Invited Paper SP+AS+NS+SS-WeM1
Designer Electrons: Quantum Information and New Particles in Atomically Assembled Matter

Wednesday, October 21, 2015, 8:00 am, Room 212A

The observation of massless Dirac fermions in monolayer graphene has propelled a new area of science and technology seeking to harness charge carriers that behave relativistically within solid-state materials. Using low-temperature scanning tunneling microscopy and spectroscopy, we show the emergence of Dirac fermions in a fully tunable condensed-matter system—molecular graphene—assembled via atomic manipulation of a conventional two-dimensional electron system in a surface state.
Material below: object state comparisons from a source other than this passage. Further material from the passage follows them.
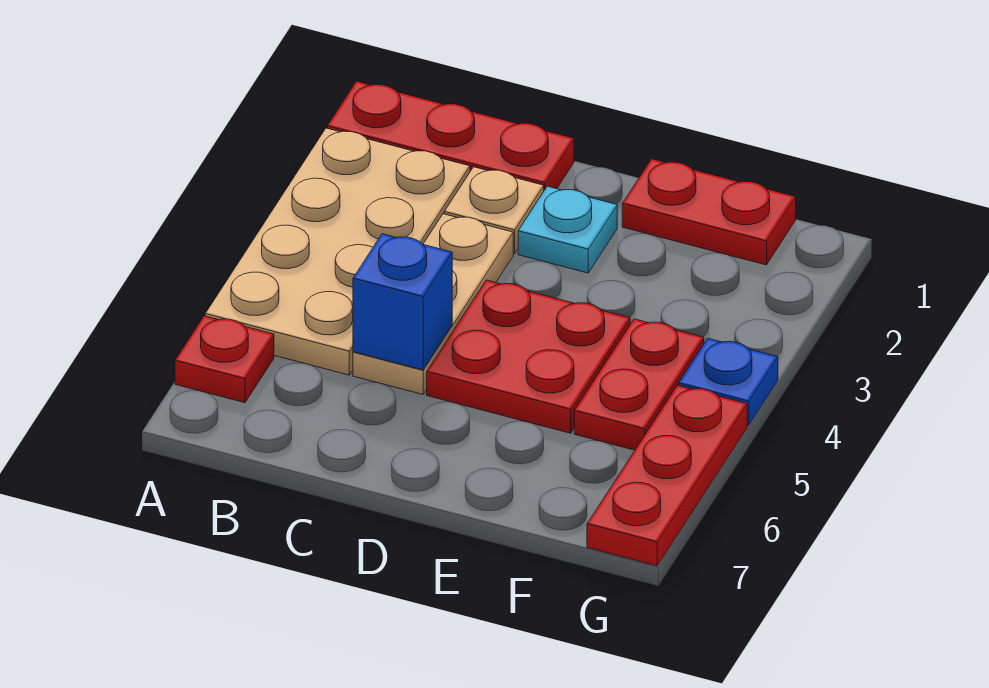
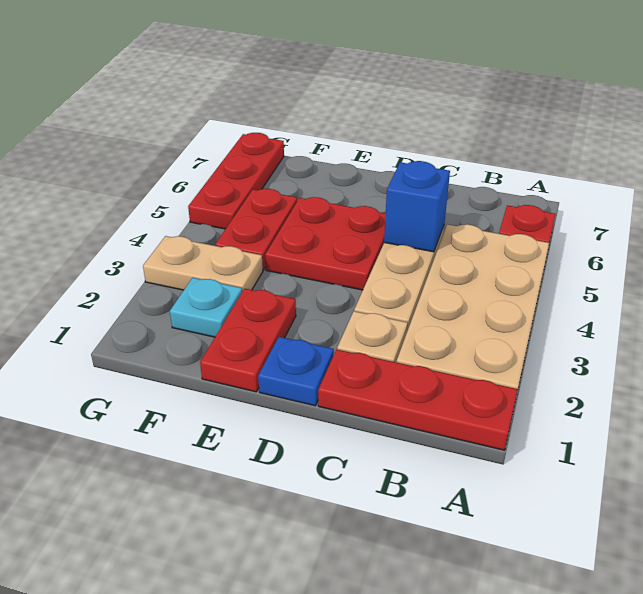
cyan plate D2 level 1 -> cyan plate F2 level 1
red plate E1:F1 level 1 -> red plate E1:E2 level 1
none -> tan plate F3:G3 level 1
blue plate G4 level 1 -> blue plate D1 level 1

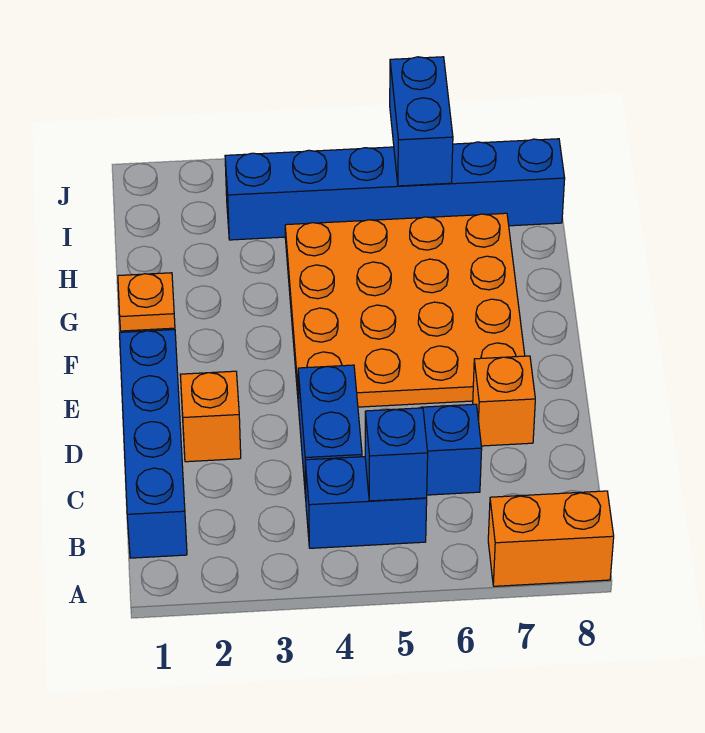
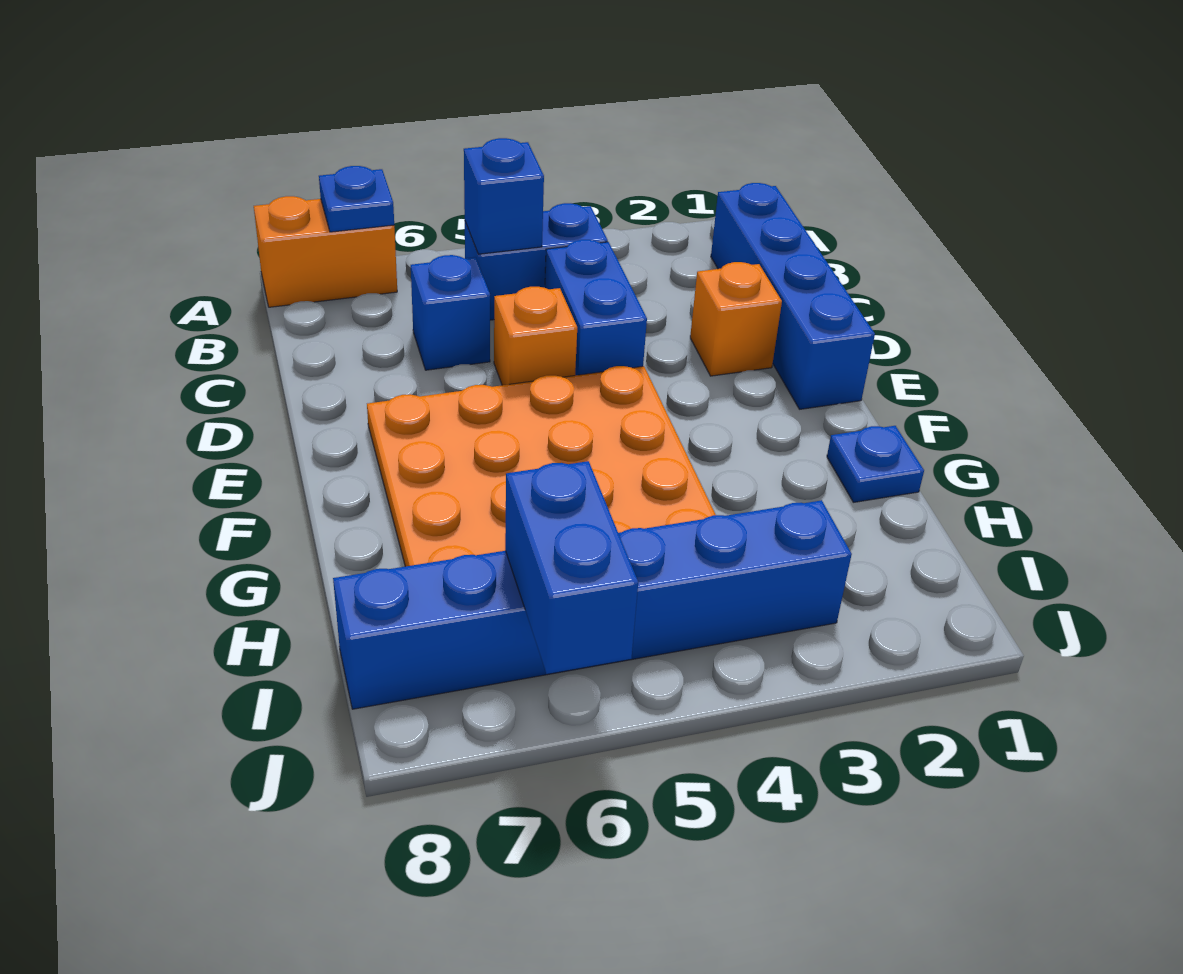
none -> blue plate A7 level 2
orange brick D7 level 1 -> orange brick D5 level 1
orange plate G1 level 1 -> blue plate G1 level 1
We embed, image, and tune the symmetries underlying the two-dimensional Dirac equation into these electrons by sculpting the surface potential with manipulated molecules. By distorting the effective electron hopping parameters into a Kekulé pattern, we find that these natively massless Dirac particles can be endowed with a tunable mass engendered by the associated scalar gauge field, in analogy to the Higgs field. With altered symmetry and texturing of the assembled lattices, the Dirac fermions can be dressed with gauge electric or magnetic fields such that the carriers believe they are in real fields and condense into the corresponding ground state, as confirmed by tunneling spectroscopy. Using these techniques we ultimately fabricate a quantum Hall state without breaking time-reversal symmetry, in which electrons quantize in a gauge magnetic field ramped to 60 Tesla with zero applied laboratory field. We show that these and other chiral states now possible to realize have direct analogues in topological insulators, and can be used to guide or confine charge in nontrivial ways or to synthesize new particles [1,2].

[1] K. K. Gomes, W. Mar, W. Ko, F. Guinea, H. C. Manoharan, “Designer Dirac Fermions and Topological Phases in Molecular Graphene,” Nature 483, 306–310 (2012).

[2] M. Polini, F. Guinea, M. Lewenstein, H. C. Manoharan, V. Pellegrini, “Artificial Honeycomb Lattices for Electrons, Atoms, and Photons,” Nature Nanotechnology 8, 625–633 (2013).